Sometimes, leading indicators reveal uncomfortable truths. They might point to slow adoption of a product feature, resistance from key users, or technical dependencies that could derail timelines. It’s tempting to dismiss these signals as noise, especially when the team feels pressure to show quick wins. But ignoring early-warning signs often leads to expensive course corrections later. Leaders need to create a culture where these indicators spark curiosity, not defensiveness. “What’s this data telling us? What do we need to learn here?” are the kinds of questions that encourage teams to act on insights, not shy away from them.

Now, here’s the catch: relying solely on leading indicators is also a trap. They’re directional, not definitive. They help shine a light on where things might be headed, but they’re not infallible. Balancing them with lagging indicators—those traditional metrics like customer revenue growth, defect rates, or time-to-market—creates a more complete picture of progress. Think of it as steering with both the rearview mirror and the windshield. You need to see the bumps coming but also understand what you just drove through.

In addition to balance, simplicity is critical. I’ve walked into more portfolio meetings than I can count where dashboards were overloaded with dozens of metrics, most of which weren’t actionable. Teams and leadership got stuck debating what mattered most, and nothing moved forward. Good leading indicators are few in number and crystal clear in intent. If you have to spend more time explaining the metric than acting on what it tells you, it’s time to simplify.

For organizations navigating areas of high uncertainty, one strategy I recommend is using shorter learning cycles to refine leading indicators. Treat them like hypotheses. For example: “We believe early user engagement will predict the adoption of this feature.” Then test that hypothesis quickly. If feedback doesn’t align with the expected result, either the indicator is off, or the hypothesis needs adjusting. The tighter the feedback loop, the quicker teams can course-correct without wasting effort.

It’s also worth pointing out how cross-team collaboration amplifies the value of leading indicators. A single team might surface a key metric—say, the number of integrations completed on a critical system—but unless the rest of the portfolio sees how that metric ties to progress at a strategic level, it’s just noise. Establishing regular alignment sessions where teams compare insights ensures the broader portfolio benefits from shared learning. This avoids siloed efforts and keeps everyone rowing in the same direction.

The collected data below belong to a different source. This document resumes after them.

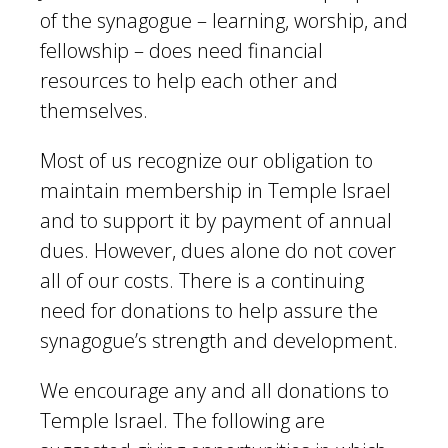
of the synagogue – learning, worship, and
fellowship – does need financial
resources to help each other and
themselves.
Most of us recognize our obligation to
maintain membership in Temple Israel
and to support it by payment of annual
dues. However, dues alone do not cover
all of our costs. There is a continuing
need for donations to help assure the
synagogue’s strength and development.
We encourage any and all donations to
Temple Israel. The following are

Leadership plays an outsized role here. If leaders only focus on delivering “outputs,” such as features delivered per sprint, it trickles down and narrows team focus. But when leadership embraces curiosity around progress toward outcomes—like how an enabler feature is reducing onboarding friction or improving time-to-value—it sets the tone for how teams prioritize their work. When outcomes are celebrated over raw productivity, teams start seeing metrics like leading indicators as enablers of smarter decisions, not just boxes to check.

At the heart of all this is trust. Teams need to feel they can surface leading indicators honestly, even if the data suggests trouble or complexity. Leaders, in turn, must resist the urge to micromanage or overreact when metrics uncover potential challenges. Instead, leading indicators should serve as a flashlight—helping you see what’s ahead, adjust your path, and maintain momentum toward your strategic goals.

The beauty of leading indicators is that they remind us Agile isn’t about blind execution. It’s about learning, adapting, and connecting our actions to bigger outcomes. The ability to measure progress in real-time, while maintaining alignment with strategic goals, isn’t just a technical skill—it’s an organizational habit. Done well, it doesn’t just guide delivery; it builds confidence that the work we’re doing truly matters.